Jakarta – Pengusaha tekstil mengeluhkan gempuran produk impor yang mengganggu pasar dalam negeri. Ketua Umum Asosiasi Produsen Serat Sintesis dan Benang Filamen Indonesia (APSyFI) Ravi Shankar menilai market Indonesia mengalami kritis.
Dia menjelaskan bahwa pemain terbesar di industri hulu adalah China dan India. Sementara sektor hilir adalah Vietnam dan Bangladesh. Karena kapasitas produksi negara-negara ini besar, mereka mencari pasar di Indonesia.
“Jadi karena daya saing kita problem, dan negara yang tadi bersaing itu sudah bikin skala dunia kapasitasnya. Mereka punya kelebihan kapasitas, mau tembus ke market Indonesia. Jadi market Indonesia sekarang dalam kondisi kritis karena barang masuk, barang hulu, barang hilir, garmen semuanya,” kata dia ditemui di Kantor BKPM, Jakarta Pusat, Rabu (11/12/2019).
Dia menjelaskan bahwa negara-negara tersebut memiliki biaya produksi yang lebih bersaing ketimbang Indonesia.
“Indonesia kuat, tapi saat ini tekstil lagi dalam kondisi kritis. Kenapa? itu ya pertama reformasi itu kita cost-nya naik, sambil negara yang bersaing,” sebutnya.

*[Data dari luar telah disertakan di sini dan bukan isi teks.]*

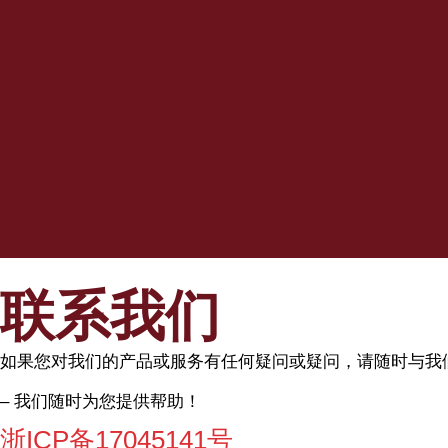
联系我们
如果您对我们的产品或服务有任何疑问或疑问，请随时与我
– 我们随时为您提供帮助！
浙ICP备17045141号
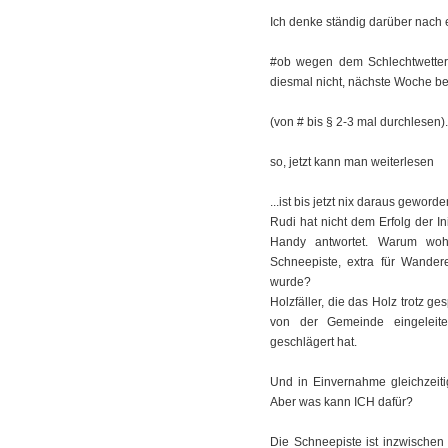
Ich denke ständig darüber nach 
#ob wegen dem Schlechtwetter,
diesmal nicht, nächste Woche b
(von # bis § 2-3 mal durchlesen).
so, jetzt kann man weiterlesen
...ist bis jetzt nix daraus geworde
Rudi hat nicht dem Erfolg der In
Handy antwortet. Warum wohl
Schneepiste, extra für Wandere
wurde?
Holzfäller, die das Holz trotz g
von der Gemeinde eingeleite
geschlägert hat.
Und in Einvernahme gleichzeiti
Aber was kann ICH dafür?
Die Schneepiste ist inzwischen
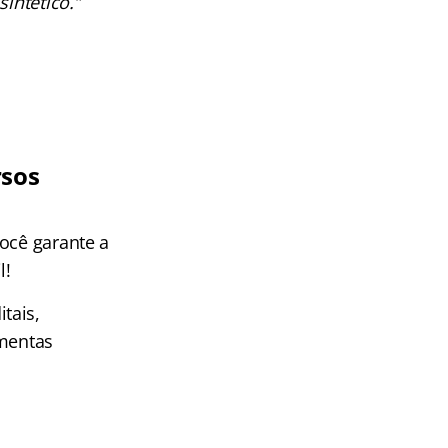
intético.”
rsos
ocê garante a
l!
tais,
amentas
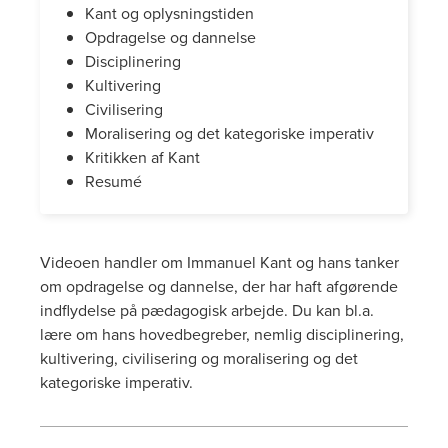
Kant og oplysningstiden
Opdragelse og dannelse
Disciplinering
Kultivering
Civilisering
Moralisering og det kategoriske imperativ
Kritikken af Kant
Resumé
Videoen handler om Immanuel Kant og hans tanker
om opdragelse og dannelse, der har haft afgørende
indflydelse på pædagogisk arbejde. Du kan bl.a.
lære om hans hovedbegreber, nemlig disciplinering,
kultivering, civilisering og moralisering og det
kategoriske imperativ.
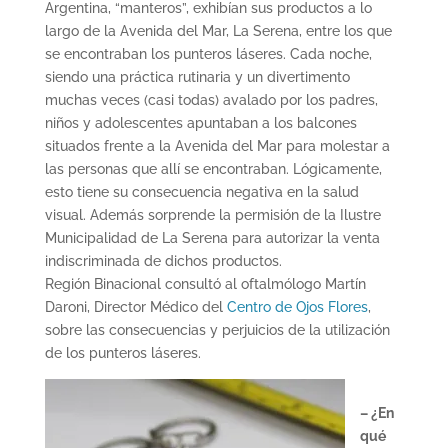
Argentina, “manteros”, exhibían sus productos a lo
largo de la Avenida del Mar, La Serena, entre los que
se encontraban los punteros láseres. Cada noche,
siendo una práctica rutinaria y un divertimento
muchas veces (casi todas) avalado por los padres,
niños y adolescentes apuntaban a los balcones
situados frente a la Avenida del Mar para molestar a
las personas que allí se encontraban. Lógicamente,
esto tiene su consecuencia negativa en la salud
visual. Además sorprende la permisión de la Ilustre
Municipalidad de La Serena para autorizar la venta
indiscriminada de dichos productos.
Región Binacional consultó al oftalmólogo Martín
Daroni, Director Médico del
Centro de Ojos Flores
,
sobre las consecuencias y perjuicios de la utilización
de los punteros láseres.
– ¿En
qué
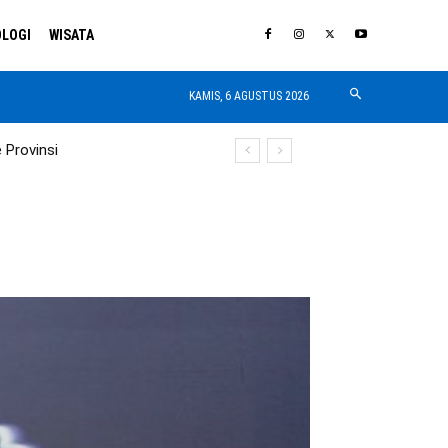
LOGI
WISATA
KAMIS, 6 AGUSTUS 2026
 Provinsi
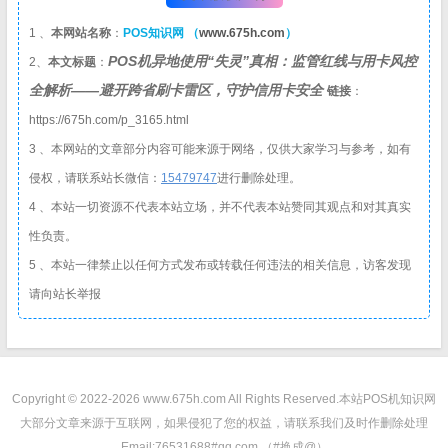
1 、
本网站名称
：
POS知识网 （
www.675h.com
）
POS机异地使用“失灵”真相：监管红线与用卡风控
2、
本文标题
：
全解析——避开跨省刷卡雷区，守护信用卡安全
链接
：
https://675h.com/p_3165.html
3 、本网站的文章部分内容可能来源于网络，仅供大家学习与参考，如有
侵权，请联系站长微信：
1
5479747
进行删除处理。
4 、本站一切资源不代表本站立场，并不代表本站赞同其观点和对其真实
性负责。
5 、本站一律禁止以任何方式发布或转载任何违法的相关信息，访客发现
请向站长举报
Copyright © 2022-2026 www.675h.com All Rights Reserved.
本站POS机知识网
大部分文章来源于互联网，如果侵犯了您的权益，请联系我们及时作删除处理
Email:76531688#qq.com （#换成@）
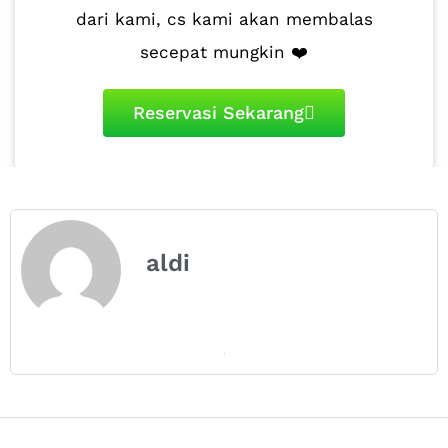
dari kami, cs kami akan membalas
secepat mungkin ❤️
Reservasi Sekarang
aldi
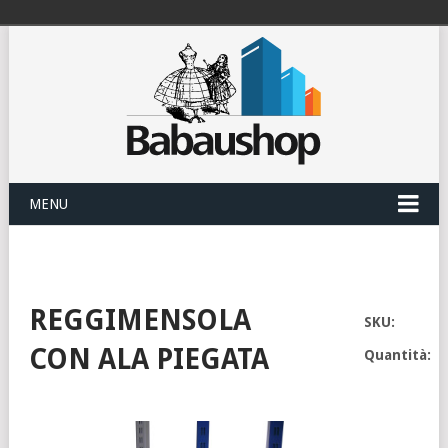
MENU
REGGIMENSOLA
SKU:
CON ALA PIEGATA
Quantità:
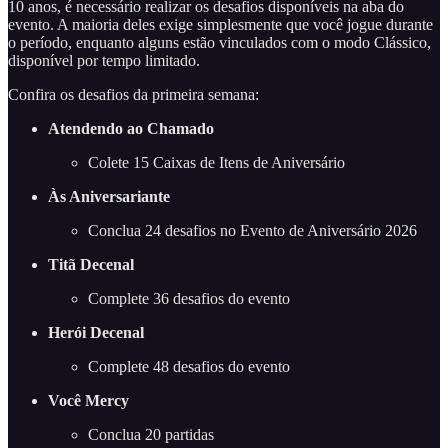
10 anos, é necessário realizar os desafios disponíveis na aba do
evento. A maioria deles exige simplesmente que você jogue durante
o período, enquanto alguns estão vinculados com o modo Clássico,
disponível por tempo limitado.
Confira os desafios da primeira semana:
Atendendo ao Chamado
Colete 15 Caixas de Itens de Aniversário
Às Aniversariante
Conclua 24 desafios no Evento de Aniversário 2026
Titã Decenal
Complete 36 desafios do evento
Herói Decenal
Complete 48 desafios do evento
Você Mercy
Conclua 20 partidas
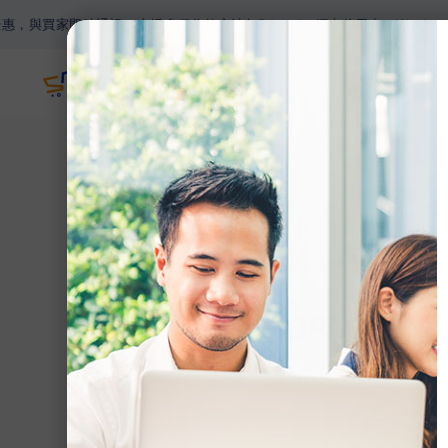
。支援多種收款方法如Paypal，網上信用卡，Wechat Pay，Alip
主頁
網誌
>
【SHOPAGE電商教室2
【SHOPAGE
（下）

Pemerintah perlu memberi dukungan kebijakan agar industri dalam negeri menguasai pasar, yang mana ujung-ujungnya juga untuk mendorong ekspor.
“Jadi dalam konteks itu, itu kita bahas perlu jangka panjang policy (kebijakan). Pasar dalam negeri itu harus kita bisa kuasai. Kepastian prioritas buat produk dalam negeri itu perlu kita utamakan. Dari situ muncul bagaimana bisa meningkatkan ekspor,” ujarnya.
Pihaknya pun hari ini sudah bertemu dengan Kepala Badan Koordinasi Penanaman Modal (BKPM) Bahlil Lahadalia untuk memberikan masukan ke pemerintah.
“Kan daya saingnya harus itu, itu juga kita bahas ada beberapa policy yang meningkatkan cost kami atau yang untuk kelancaran bisnis, itu kita bahas,” tambahnya.